## EXERCISE INSTRUCTIONS
For each entry that follows, produce an exact copy.

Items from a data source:
= = = =

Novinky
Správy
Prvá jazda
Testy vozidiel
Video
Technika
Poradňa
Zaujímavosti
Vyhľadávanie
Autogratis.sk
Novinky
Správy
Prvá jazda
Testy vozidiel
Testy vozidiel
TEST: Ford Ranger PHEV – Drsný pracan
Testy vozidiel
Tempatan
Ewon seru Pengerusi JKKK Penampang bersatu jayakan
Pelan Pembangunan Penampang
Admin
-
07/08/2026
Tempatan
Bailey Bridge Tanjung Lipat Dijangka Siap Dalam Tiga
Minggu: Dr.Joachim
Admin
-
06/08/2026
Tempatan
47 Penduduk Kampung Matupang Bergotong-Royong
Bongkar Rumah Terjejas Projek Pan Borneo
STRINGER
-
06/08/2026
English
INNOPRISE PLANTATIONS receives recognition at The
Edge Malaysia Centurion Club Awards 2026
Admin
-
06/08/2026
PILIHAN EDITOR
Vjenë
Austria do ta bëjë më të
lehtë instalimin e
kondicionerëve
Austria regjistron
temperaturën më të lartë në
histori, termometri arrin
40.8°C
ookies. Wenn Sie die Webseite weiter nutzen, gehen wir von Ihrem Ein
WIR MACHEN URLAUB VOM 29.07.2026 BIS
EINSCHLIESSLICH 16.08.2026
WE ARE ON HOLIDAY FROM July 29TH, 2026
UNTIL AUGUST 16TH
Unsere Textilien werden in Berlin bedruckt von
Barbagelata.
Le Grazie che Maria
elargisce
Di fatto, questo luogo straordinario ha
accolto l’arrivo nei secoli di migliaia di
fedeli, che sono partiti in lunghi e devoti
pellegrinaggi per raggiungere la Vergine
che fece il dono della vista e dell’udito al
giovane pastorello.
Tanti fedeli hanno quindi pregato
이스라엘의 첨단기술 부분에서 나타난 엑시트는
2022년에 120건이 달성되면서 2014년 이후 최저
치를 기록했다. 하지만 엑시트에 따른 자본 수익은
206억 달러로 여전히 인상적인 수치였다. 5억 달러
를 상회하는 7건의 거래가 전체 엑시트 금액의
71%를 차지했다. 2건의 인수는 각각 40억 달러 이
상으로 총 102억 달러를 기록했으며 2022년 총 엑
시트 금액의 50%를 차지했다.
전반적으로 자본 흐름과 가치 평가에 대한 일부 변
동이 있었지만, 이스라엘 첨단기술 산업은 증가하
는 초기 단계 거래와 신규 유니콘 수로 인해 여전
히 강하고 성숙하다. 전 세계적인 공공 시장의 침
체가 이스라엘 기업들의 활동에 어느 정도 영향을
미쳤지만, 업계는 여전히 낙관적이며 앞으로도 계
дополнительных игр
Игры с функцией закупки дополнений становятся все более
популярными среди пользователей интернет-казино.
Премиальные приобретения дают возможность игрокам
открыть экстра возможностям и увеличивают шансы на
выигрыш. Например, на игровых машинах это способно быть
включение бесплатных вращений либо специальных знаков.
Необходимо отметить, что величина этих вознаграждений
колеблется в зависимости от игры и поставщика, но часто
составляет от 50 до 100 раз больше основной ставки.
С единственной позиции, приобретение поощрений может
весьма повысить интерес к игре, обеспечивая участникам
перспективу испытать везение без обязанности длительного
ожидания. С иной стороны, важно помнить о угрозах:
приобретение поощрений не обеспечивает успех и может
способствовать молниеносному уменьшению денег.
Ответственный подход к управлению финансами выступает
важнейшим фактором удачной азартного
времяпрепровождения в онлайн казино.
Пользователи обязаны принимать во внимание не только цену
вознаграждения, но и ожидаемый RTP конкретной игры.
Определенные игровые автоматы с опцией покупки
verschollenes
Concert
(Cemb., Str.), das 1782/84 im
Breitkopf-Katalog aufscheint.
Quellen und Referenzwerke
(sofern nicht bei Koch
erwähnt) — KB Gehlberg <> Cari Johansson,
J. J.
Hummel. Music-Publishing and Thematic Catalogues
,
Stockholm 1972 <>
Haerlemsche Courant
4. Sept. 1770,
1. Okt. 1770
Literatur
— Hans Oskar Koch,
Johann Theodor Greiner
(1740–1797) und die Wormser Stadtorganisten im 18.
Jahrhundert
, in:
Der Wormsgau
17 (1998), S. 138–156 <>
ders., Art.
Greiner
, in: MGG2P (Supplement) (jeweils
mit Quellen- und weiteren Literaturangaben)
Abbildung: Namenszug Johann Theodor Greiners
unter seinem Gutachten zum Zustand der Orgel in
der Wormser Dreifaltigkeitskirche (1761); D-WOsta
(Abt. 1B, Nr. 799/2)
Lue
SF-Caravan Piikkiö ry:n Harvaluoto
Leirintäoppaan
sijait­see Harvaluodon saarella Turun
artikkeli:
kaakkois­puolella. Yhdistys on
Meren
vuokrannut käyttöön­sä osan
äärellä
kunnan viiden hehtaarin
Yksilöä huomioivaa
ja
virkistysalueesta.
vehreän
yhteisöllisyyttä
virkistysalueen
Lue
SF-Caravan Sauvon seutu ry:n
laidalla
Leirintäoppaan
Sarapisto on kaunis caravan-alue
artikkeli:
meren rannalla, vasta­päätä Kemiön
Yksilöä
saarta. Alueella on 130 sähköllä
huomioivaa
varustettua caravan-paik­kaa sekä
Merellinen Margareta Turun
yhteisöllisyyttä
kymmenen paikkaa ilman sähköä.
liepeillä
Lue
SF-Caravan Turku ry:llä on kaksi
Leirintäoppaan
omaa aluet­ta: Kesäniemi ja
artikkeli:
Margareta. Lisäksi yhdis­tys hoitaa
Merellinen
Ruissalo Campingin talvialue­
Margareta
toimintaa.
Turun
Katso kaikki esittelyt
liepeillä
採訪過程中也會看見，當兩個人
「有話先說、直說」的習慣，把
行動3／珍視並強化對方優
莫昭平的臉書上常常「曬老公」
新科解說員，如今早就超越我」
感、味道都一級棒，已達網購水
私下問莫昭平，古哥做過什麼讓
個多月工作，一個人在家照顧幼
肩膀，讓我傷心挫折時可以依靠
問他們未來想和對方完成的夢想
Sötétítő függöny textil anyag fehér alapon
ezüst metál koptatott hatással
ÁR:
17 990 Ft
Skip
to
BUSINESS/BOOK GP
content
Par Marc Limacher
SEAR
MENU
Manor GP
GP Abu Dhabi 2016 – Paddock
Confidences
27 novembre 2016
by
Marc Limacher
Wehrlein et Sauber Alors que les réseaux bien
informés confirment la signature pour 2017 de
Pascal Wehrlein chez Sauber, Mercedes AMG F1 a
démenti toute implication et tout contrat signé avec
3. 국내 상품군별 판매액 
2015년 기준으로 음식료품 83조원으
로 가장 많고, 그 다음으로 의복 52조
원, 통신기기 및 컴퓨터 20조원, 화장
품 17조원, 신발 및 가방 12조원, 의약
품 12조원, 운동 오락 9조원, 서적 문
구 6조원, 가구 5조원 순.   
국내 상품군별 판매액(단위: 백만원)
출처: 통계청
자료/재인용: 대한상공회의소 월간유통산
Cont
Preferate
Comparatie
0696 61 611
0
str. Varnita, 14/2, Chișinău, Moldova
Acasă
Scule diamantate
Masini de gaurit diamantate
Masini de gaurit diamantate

= = = =

## COMPLETED TASK
Novinky
Správy
Prvá jazda
Testy vozidiel
Video
Technika
Poradňa
Zaujímavosti
Vyhľadávanie
Autogratis.sk
Novinky
Správy
Prvá jazda
Testy vozidiel
Testy vozidiel
TEST: Ford Ranger PHEV – Drsný pracan
Testy vozidiel
Tempatan
Ewon seru Pengerusi JKKK Penampang bersatu jayakan
Pelan Pembangunan Penampang
Admin
-
07/08/2026
Tempatan
Bailey Bridge Tanjung Lipat Dijangka Siap Dalam Tiga
Minggu: Dr.Joachim
Admin
-
06/08/2026
Tempatan
47 Penduduk Kampung Matupang Bergotong-Royong
Bongkar Rumah Terjejas Projek Pan Borneo
STRINGER
-
06/08/2026
English
INNOPRISE PLANTATIONS receives recognition at The
Edge Malaysia Centurion Club Awards 2026
Admin
-
06/08/2026
PILIHAN EDITOR
Vjenë
Austria do ta bëjë më të
lehtë instalimin e
kondicionerëve
Austria regjistron
temperaturën më të lartë në
histori, termometri arrin
40.8°C
ookies. Wenn Sie die Webseite weiter nutzen, gehen wir von Ihrem Ein
WIR MACHEN URLAUB VOM 29.07.2026 BIS
EINSCHLIESSLICH 16.08.2026
WE ARE ON HOLIDAY FROM July 29TH, 2026
UNTIL AUGUST 16TH
Unsere Textilien werden in Berlin bedruckt von
Barbagelata.
Le Grazie che Maria
elargisce
Di fatto, questo luogo straordinario ha
accolto l’arrivo nei secoli di migliaia di
fedeli, che sono partiti in lunghi e devoti
pellegrinaggi per raggiungere la Vergine
che fece il dono della vista e dell’udito al
giovane pastorello.
Tanti fedeli hanno quindi pregato
이스라엘의 첨단기술 부분에서 나타난 엑시트는
2022년에 120건이 달성되면서 2014년 이후 최저
치를 기록했다. 하지만 엑시트에 따른 자본 수익은
206억 달러로 여전히 인상적인 수치였다. 5억 달러
를 상회하는 7건의 거래가 전체 엑시트 금액의
71%를 차지했다. 2건의 인수는 각각 40억 달러 이
상으로 총 102억 달러를 기록했으며 2022년 총 엑
시트 금액의 50%를 차지했다.
전반적으로 자본 흐름과 가치 평가에 대한 일부 변
동이 있었지만, 이스라엘 첨단기술 산업은 증가하
는 초기 단계 거래와 신규 유니콘 수로 인해 여전
히 강하고 성숙하다. 전 세계적인 공공 시장의 침
체가 이스라엘 기업들의 활동에 어느 정도 영향을
미쳤지만, 업계는 여전히 낙관적이며 앞으로도 계
дополнительных игр
Игры с функцией закупки дополнений становятся все более
популярными среди пользователей интернет-казино.
Премиальные приобретения дают возможность игрокам
открыть экстра возможностям и увеличивают шансы на
выигрыш. Например, на игровых машинах это способно быть
включение бесплатных вращений либо специальных знаков.
Необходимо отметить, что величина этих вознаграждений
колеблется в зависимости от игры и поставщика, но часто
составляет от 50 до 100 раз больше основной ставки.
С единственной позиции, приобретение поощрений может
весьма повысить интерес к игре, обеспечивая участникам
перспективу испытать везение без обязанности длительного
ожидания. С иной стороны, важно помнить о угрозах:
приобретение поощрений не обеспечивает успех и может
способствовать молниеносному уменьшению денег.
Ответственный подход к управлению финансами выступает
важнейшим фактором удачной азартного
времяпрепровождения в онлайн казино.
Пользователи обязаны принимать во внимание не только цену
вознаграждения, но и ожидаемый RTP конкретной игры.
Определенные игровые автоматы с опцией покупки
verschollenes
Concert
(Cemb., Str.), das 1782/84 im
Breitkopf-Katalog aufscheint.
Quellen und Referenzwerke
(sofern nicht bei Koch
erwähnt) — KB Gehlberg <> Cari Johansson,
J. J.
Hummel. Music-Publishing and Thematic Catalogues
,
Stockholm 1972 <>
Haerlemsche Courant
4. Sept. 1770,
1. Okt. 1770
Literatur
— Hans Oskar Koch,
Johann Theodor Greiner
(1740–1797) und die Wormser Stadtorganisten im 18.
Jahrhundert
, in:
Der Wormsgau
17 (1998), S. 138–156 <>
ders., Art.
Greiner
, in: MGG2P (Supplement) (jeweils
mit Quellen- und weiteren Literaturangaben)
Abbildung: Namenszug Johann Theodor Greiners
unter seinem Gutachten zum Zustand der Orgel in
der Wormser Dreifaltigkeitskirche (1761); D-WOsta
(Abt. 1B, Nr. 799/2)
Lue
SF-Caravan Piikkiö ry:n Harvaluoto
Leirintäoppaan
sijait­see Harvaluodon saarella Turun
artikkeli:
kaakkois­puolella. Yhdistys on
Meren
vuokrannut käyttöön­sä osan
äärellä
kunnan viiden hehtaarin
Yksilöä huomioivaa
ja
virkistysalueesta.
vehreän
yhteisöllisyyttä
virkistysalueen
Lue
SF-Caravan Sauvon seutu ry:n
laidalla
Leirintäoppaan
Sarapisto on kaunis caravan-alue
artikkeli:
meren rannalla, vasta­päätä Kemiön
Yksilöä
saarta. Alueella on 130 sähköllä
huomioivaa
varustettua caravan-paik­kaa sekä
Merellinen Margareta Turun
yhteisöllisyyttä
kymmenen paikkaa ilman sähköä.
liepeillä
Lue
SF-Caravan Turku ry:llä on kaksi
Leirintäoppaan
omaa aluet­ta: Kesäniemi ja
artikkeli:
Margareta. Lisäksi yhdis­tys hoitaa
Merellinen
Ruissalo Campingin talvialue­
Margareta
toimintaa.
Turun
Katso kaikki esittelyt
liepeillä
採訪過程中也會看見，當兩個人
「有話先說、直說」的習慣，把
行動3／珍視並強化對方優
莫昭平的臉書上常常「曬老公」
新科解說員，如今早就超越我」
感、味道都一級棒，已達網購水
私下問莫昭平，古哥做過什麼讓
個多月工作，一個人在家照顧幼
肩膀，讓我傷心挫折時可以依靠
問他們未來想和對方完成的夢想
Sötétítő függöny textil anyag fehér alapon
ezüst metál koptatott hatással
ÁR:
17 990 Ft
Skip
to
BUSINESS/BOOK GP
content
Par Marc Limacher
SEAR
MENU
Manor GP
GP Abu Dhabi 2016 – Paddock
Confidences
27 novembre 2016
by
Marc Limacher
Wehrlein et Sauber Alors que les réseaux bien
informés confirment la signature pour 2017 de
Pascal Wehrlein chez Sauber, Mercedes AMG F1 a
démenti toute implication et tout contrat signé avec
3. 국내 상품군별 판매액 
2015년 기준으로 음식료품 83조원으
로 가장 많고, 그 다음으로 의복 52조
원, 통신기기 및 컴퓨터 20조원, 화장
품 17조원, 신발 및 가방 12조원, 의약
품 12조원, 운동 오락 9조원, 서적 문
구 6조원, 가구 5조원 순.   
국내 상품군별 판매액(단위: 백만원)
출처: 통계청
자료/재인용: 대한상공회의소 월간유통산
Cont
Preferate
Comparatie
0696 61 611
0
str. Varnita, 14/2, Chișinău, Moldova
Acasă
Scule diamantate
Masini de gaurit diamantate
Masini de gaurit diamantate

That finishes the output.